Neighboring Counties
| County | Score | Zone | vs. Los Alamos County |
|---|---|---|---|
| Los Alamos County, NM | 13.3 | Healthy | — |
| Rio Arriba County, NM | 54.5 | Elevated | +41.3 |
| Santa Fe County, NM | 48.5 | Normal | +35.2 |
| Sandoval County, NM | 44.2 | Normal | +30.9 |
Population Peers
| County | Score | Zone | vs. Los Alamos County |
|---|---|---|---|
| Goochland County, VA | 13.9 | Healthy | +0.6 |
| Lyon County, IA | 16.9 | Healthy | +3.7 |
| Oconee County, GA | 18.3 | Healthy | +5.1 |
| Nemaha County, KS | 18.3 | Healthy | +5.1 |
| Grundy County, IA | 18.4 | Healthy | +5.1 |
Key Metrics
For researchers and journalists. All data from the County Distress Index unless noted.

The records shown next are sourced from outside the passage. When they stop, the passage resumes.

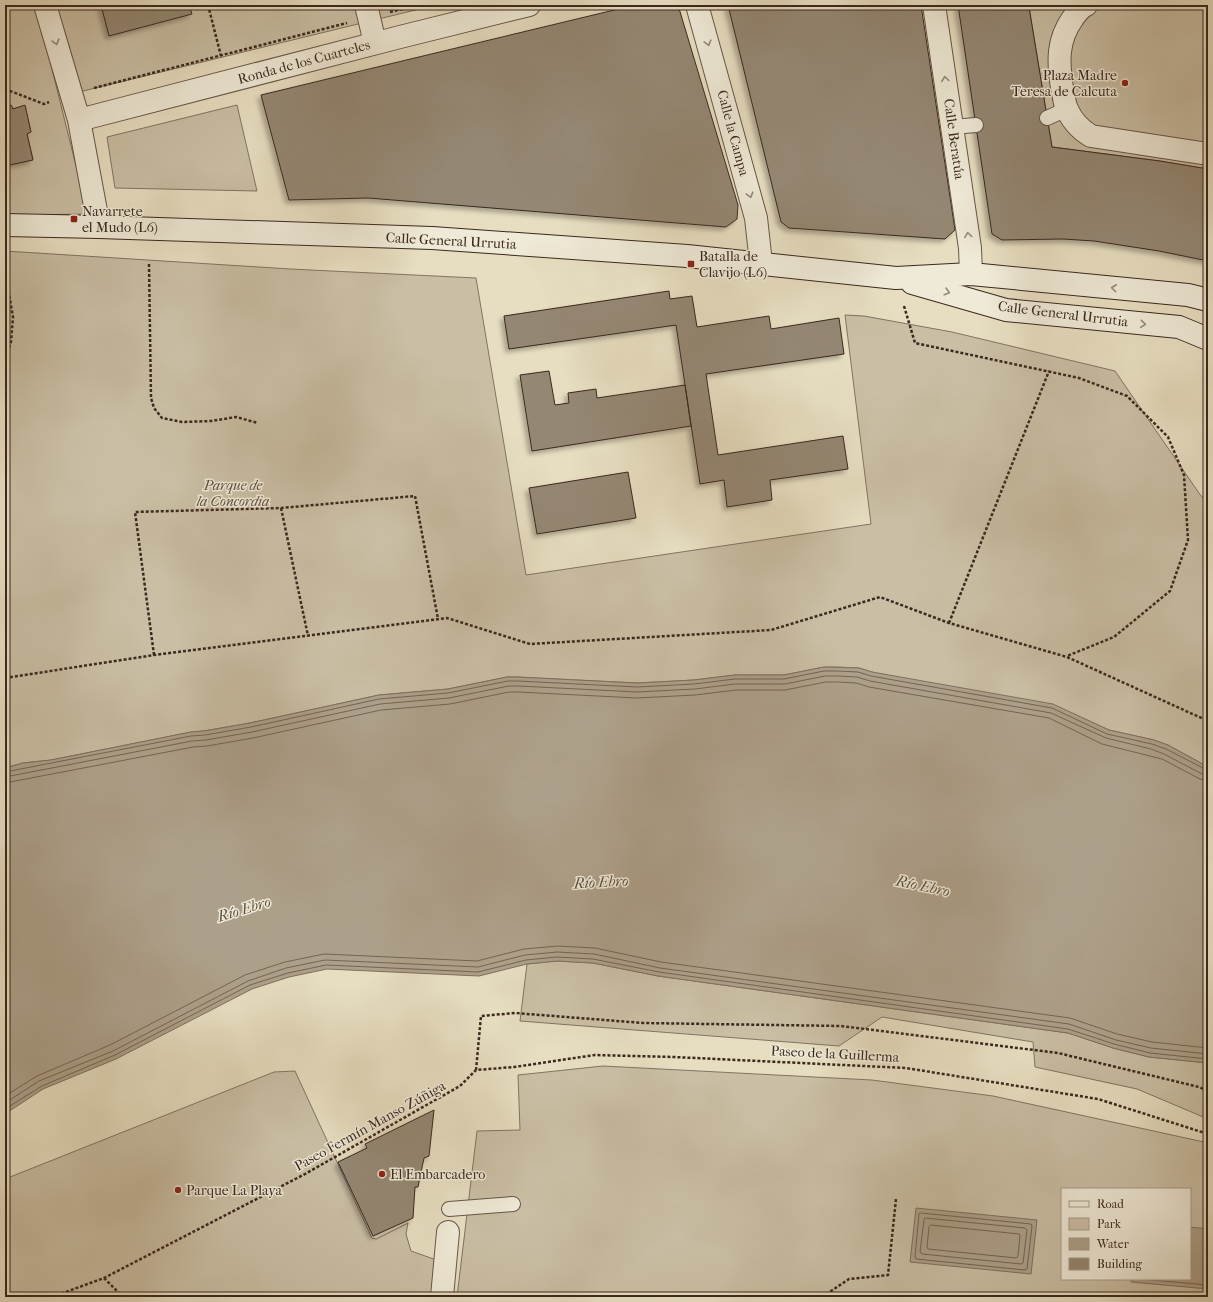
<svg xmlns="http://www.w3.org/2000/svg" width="1213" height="1302" font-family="'IM FELL French Canon',serif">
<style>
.green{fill:#cabfa5;stroke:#827462;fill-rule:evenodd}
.water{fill:#ada08a;stroke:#7f705f}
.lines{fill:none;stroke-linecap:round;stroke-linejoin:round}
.shore{stroke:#746454;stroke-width:1}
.building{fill:#948773;stroke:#3b281f;filter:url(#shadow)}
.lane-casing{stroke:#665648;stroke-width:16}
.street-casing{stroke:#665648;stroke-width:24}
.secondary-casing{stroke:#3b281f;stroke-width:24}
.path{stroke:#3b281f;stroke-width:2.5;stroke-dasharray:3 2;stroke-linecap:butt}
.lane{stroke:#efead7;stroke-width:14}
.street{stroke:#efead7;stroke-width:22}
.secondary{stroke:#efead7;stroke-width:22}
.oneway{stroke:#95897b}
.poi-dot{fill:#8f2418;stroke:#efead7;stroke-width:1.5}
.labels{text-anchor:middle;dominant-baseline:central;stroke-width:3;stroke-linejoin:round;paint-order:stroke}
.street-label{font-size:14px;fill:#3b281f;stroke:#efead7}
.poi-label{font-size:14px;fill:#3b281f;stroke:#efead7;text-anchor:start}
.park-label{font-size:14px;font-style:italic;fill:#5f4e40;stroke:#efead7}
.water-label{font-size:15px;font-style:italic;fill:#5d4c3f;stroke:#efead7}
</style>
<defs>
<filter id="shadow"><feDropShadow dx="-3.5" dy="3.5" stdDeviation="2" flood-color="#0004"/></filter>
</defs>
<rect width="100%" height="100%" fill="#e7dec1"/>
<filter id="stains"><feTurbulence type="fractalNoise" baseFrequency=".005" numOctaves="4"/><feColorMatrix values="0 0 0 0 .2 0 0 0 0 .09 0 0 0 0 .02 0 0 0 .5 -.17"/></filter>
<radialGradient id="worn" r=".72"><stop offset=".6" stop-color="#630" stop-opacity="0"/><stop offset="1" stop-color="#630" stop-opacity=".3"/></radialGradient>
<path class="green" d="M5 5H36L88 214 21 215 5 214V166L33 159 27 134 31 132 25 106 13 109 11 105 5 106Z
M48 5H436L71 94Z
M1035 5H1208V169L1160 161 1052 147 1029 7Z
M237 105 257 191 115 188 107 137Z
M5 251 290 269 476 278 526 575 871 524 845 315 864 316 952 332 1115 371 1201 496 1208 501V767L1168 745 1154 740 1109 730 1078 716 872 672 859 668 837 667H824L784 675H735L694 680 637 683 517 677H507L448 689 379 695 250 723 204 731 191 732 51 760 23 763 5 768Z
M557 961 593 963 658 976 1068 1033 1113 1048 1149 1057 1208 1063V1119L1137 1089 1035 1067 1033 1042 882 1017 839 1046 520 1021 527 964Z
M603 1066 872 1080 993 1096 1204 1142 1208 1145V1297H457L477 1131 520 1130 518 1075ZM1062 1189H1190V1279H1062Z
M295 1071 372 1238 376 1239 408 1223 406 1234 411 1251 445 1263 443 1297H5V1179L274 1072Z"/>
<path class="water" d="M824 667 859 668 872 672 1053 704 1109 730 1154 740 1168 745 1208 767V1063L1149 1057 1113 1048 1068 1033 658 976 593 963 557 961 527 964 479 976 327 969 289 977 252 989 116 1059 43 1089 5 1114V768L23 763 51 760 191 732 204 731 250 723 379 695 448 689 507 677H517L637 683 694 680 735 675H784Z
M916 1208 1037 1220 1031 1274 910 1262Z
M1190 1227 1208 1229V1289L1131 1282V1279H1190Z"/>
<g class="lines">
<path class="shore" d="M5 772 191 736 205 735 251 727 379 699 448 693 508 681H518L637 687 694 684 735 679H784L824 671H837L858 672 871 676 1052 708 1107 734 1152 744 1166 749 1205 769 1208 770
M5 777 192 741 206 740 252 732 380 704 449 698 509 686H518L637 692 695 689 735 684H785L825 676H837L857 677 870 681 1051 713 1106 738 1151 749 1164 754 1202 774 1208 775
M5 783 193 747 207 746 253 738 381 710 450 704 509 692H518L637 698 695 695 736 690H785L826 682H837L856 683 869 687 1049 718 1102 744 1162 759 1200 779 1208 781
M5 1096 37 1076 110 1045 245 975 285 962 324 954 477 961 524 949 558 946 595 948 661 962 1070 1018 1117 1034 1152 1042 1208 1048
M5 1103 39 1081 113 1051 248 981 286 968 325 960 478 967 525 955 557 952 594 954 660 968 1069 1024 1116 1040 1151 1048 1208 1054
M5 1109 42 1086 115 1055 250 985 288 973 326 965 478 972 526 960 557 957 593 959 659 972 1068 1029 1114 1044 1150 1053 1208 1059
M921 1213 1031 1224 1032 1226 1027 1269 1025 1270 916 1259 915 1257 919 1214Z
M925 1218 1025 1228 1027 1230 1023 1263 1021 1264 922 1254 920 1252 924 1220Z
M931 1225 1019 1234 1020 1235 1018 1256 1016 1258 928 1249 927 1247 929 1227Z
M1140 1279 1208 1285"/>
</g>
<path class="building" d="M101 5H189L192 14 109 36Z
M635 5H678L738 205 737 219 726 227 368 198 289 200 261 95Z
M728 5H921L955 230 945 239 789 228 781 222Z
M958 5H1035L1029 7 1052 147 1160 161 1208 169V261L1159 251 1094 241 1063 239 1002 240 992 234Z
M11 105 13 109 25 105 31 132 27 134 33 160 5 166V106Z
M669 291 670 299 692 296 697 327 769 316 771 329 839 318 844 354 706 374 718 455 843 436 848 469 770 480 772 500 727 507 724 480 700 484 676 325 509 349 504 316Z
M549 371 555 405 569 403 568 393 596 389 597 398 685 385 691 426 532 451 520 375Z
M628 472 636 518 537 534 529 488Z
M434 1110 429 1156 424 1158 418 1187H415L413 1218 373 1236 338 1162 367 1148 365 1144Z"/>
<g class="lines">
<defs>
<path id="lane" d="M1047 118 1067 109
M952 127 976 125
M449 1209 513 1204"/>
<path id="street" d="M45 5 79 120 99 227
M366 5 375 43
M697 5 756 218 761 263
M934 5 970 248 971 274
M1086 5C1080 8 1077 12 1073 18 1057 40 1058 62 1062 88 1064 95 1064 103 1067 109 1072 121 1081 130 1091 136L1208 154
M79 120 400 37 529 5
M442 1297 448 1232"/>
<path id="secondary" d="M5 225 99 227 432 238 687 256 896 278 971 274 1188 295 1208 300
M912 283 1006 310 1179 327 1208 339"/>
</defs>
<use href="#lane" class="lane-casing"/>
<use href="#street" class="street-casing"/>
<use href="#secondary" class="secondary-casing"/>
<path class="path" d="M208 5 221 56
M390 12 419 5
M94 88 347 23
M5 89 44 104 49 102
M149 264 151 398 154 408 162 418 182 422 211 421 236 417 258 423
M5 271 13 317 11 342 5 360
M904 306 915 343 1079 378 1127 396 1168 437 1184 475 1188 540 1170 591 1114 637 1067 656
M281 508 308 636
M949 623 1049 371
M154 655 135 512 281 508 415 496 438 619
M5 678 154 655 447 618 530 644 771 630 880 597 949 623 1067 657 1208 721
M476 1070 481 1016 515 1013 643 1023 841 1026 1058 1053 1199 1087 1208 1091
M104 1278 123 1297
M52 1297 104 1278 305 1174 460 1086 476 1070 514 1067 595 1055 674 1057 906 1068 1098 1099 1208 1134
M822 1297 849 1279 888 1275 896 1199"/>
<use href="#lane" class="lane"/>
<use href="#street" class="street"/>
<use href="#secondary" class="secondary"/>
</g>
<defs><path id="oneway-chevron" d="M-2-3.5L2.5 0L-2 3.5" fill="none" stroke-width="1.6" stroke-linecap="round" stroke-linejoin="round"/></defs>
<g class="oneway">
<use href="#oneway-chevron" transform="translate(56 42) rotate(74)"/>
<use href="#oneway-chevron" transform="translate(708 43) rotate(75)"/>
<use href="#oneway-chevron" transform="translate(945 79) rotate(-98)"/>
<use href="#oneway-chevron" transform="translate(750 195) rotate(75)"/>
<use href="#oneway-chevron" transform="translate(968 235) rotate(-98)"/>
<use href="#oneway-chevron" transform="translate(1114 288) rotate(-174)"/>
<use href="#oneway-chevron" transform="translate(947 292) rotate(16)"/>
<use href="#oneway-chevron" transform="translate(1143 324) rotate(5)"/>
</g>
<g class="poi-dot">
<circle cx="1125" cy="83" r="4"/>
<rect x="70" y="215" width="8" height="8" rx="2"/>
<rect x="687" y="260" width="8" height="8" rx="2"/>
<circle cx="382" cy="1174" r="4"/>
<circle cx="178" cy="1190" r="4"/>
</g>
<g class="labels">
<g class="street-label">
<text transform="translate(304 62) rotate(-15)">Ronda de los Cuarteles</text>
<text transform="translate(733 133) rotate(75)">Calle la Campa</text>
<text transform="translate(954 139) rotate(82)">Calle Beratúa</text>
<text transform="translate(451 241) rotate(3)">Calle General Urrutia</text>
<text transform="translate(1063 314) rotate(7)">Calle General Urrutia</text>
<text transform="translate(835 1054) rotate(3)">Paseo de la Guillerma</text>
<text transform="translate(370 1126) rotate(-29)">Paseo Fermín Manso Zúñiga</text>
</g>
<g class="poi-label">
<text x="1117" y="75" text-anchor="end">Plaza Madre<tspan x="1117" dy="16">Teresa de Calcuta</tspan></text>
<text x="82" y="211">Navarrete<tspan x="82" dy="16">el Mudo (L6)</tspan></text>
<text x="699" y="256">Batalla de<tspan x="699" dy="16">Clavijo (L6)</tspan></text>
<text x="390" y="1174">El Embarcadero</text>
<text x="186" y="1190">Parque La Playa</text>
</g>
<g class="park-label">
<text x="233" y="485">Parque de<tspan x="233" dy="16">la Concordia</tspan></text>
</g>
<g class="water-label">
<text transform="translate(601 882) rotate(-3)">Río Ebro</text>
<text transform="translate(923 886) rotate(12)">Río Ebro</text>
<text transform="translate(244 909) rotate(-17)">Río Ebro</text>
</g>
</g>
<rect width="1213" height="1302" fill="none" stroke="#e7dec1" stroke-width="20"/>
<rect x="6" y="6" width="1201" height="1290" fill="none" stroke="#3b281f" stroke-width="2"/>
<rect x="10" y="10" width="1193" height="1282" fill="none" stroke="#3b281f"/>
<rect x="1061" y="1188" width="130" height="92" fill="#efead7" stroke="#a79c8d"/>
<rect x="1069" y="1201" width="20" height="6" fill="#efead7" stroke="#a79c8d"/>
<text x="1097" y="1208" font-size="12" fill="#3b281f">Road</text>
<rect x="1069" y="1218" width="20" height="12" fill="#cabfa5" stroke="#a79c8d"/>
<text x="1097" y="1228" font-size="12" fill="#3b281f">Park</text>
<rect x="1069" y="1238" width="20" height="12" fill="#ada08a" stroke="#a79c8d"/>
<text x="1097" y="1248" font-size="12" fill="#3b281f">Water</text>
<rect x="1069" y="1258" width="20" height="12" fill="#948773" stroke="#a79c8d"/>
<text x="1097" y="1268" font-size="12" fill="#3b281f">Building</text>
<rect width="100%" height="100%" filter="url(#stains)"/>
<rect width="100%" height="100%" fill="url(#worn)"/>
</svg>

| Metric | Value | Source |
|---|---|---|
| County Distress Index score | 13.3 / 100 (Healthy) | CDI |
| National rank | 3,144 / 3,144 (least distressed) | CDI |
| Employment & Wages domain | 27.4 / 100 | CDI |
| Business formation rate (percentile) | 72nd (only metric above 30th) | CDI / Census BFS |
| Unemployment rate | 1.8% | BLS LAUS 2025 |
| Median household income | $146,208 (2.86× NM median) | Census SAIPE 2023 |
| Poverty rate | 3.8% | Census SAIPE 2023 |
| Debt in collections | 6.43% | Urban Institute |
| LANL budget (FY 2025) | $5.28 billion | Los Alamos Reporter |
| LANL employees | 16,487 | Los Alamos Reporter |
| Average home price (2022) | $502,000 (up 68% from $299K in 2017) | Boomtown Los Alamos |
| Chromium contamination plume | 1 mi × 0.5 mi × 100 ft deep | LA Daily Post |
| Adjacent county gap (Rio Arriba) | +41.3 points (CDI 54.5 vs. 13.3) | CDI |
Suggested citations:
"Los Alamos County scores 13.27 on the County Distress Index — the lowest of 3,144 U.S. counties — inside a state ranked last for child wellbeing five consecutive years. The 41-point gap with neighboring Rio Arriba County is among the largest between adjacent counties in America." — American Default Research, 2026.
"The only metric above the 30th percentile in Los Alamos County's distress profile is business formation rate, at the 72nd percentile — the statistical fingerprint of a company town where a single federal institution provides $113,944 average salaries and near-zero unemployment." — American Default Research, 2026.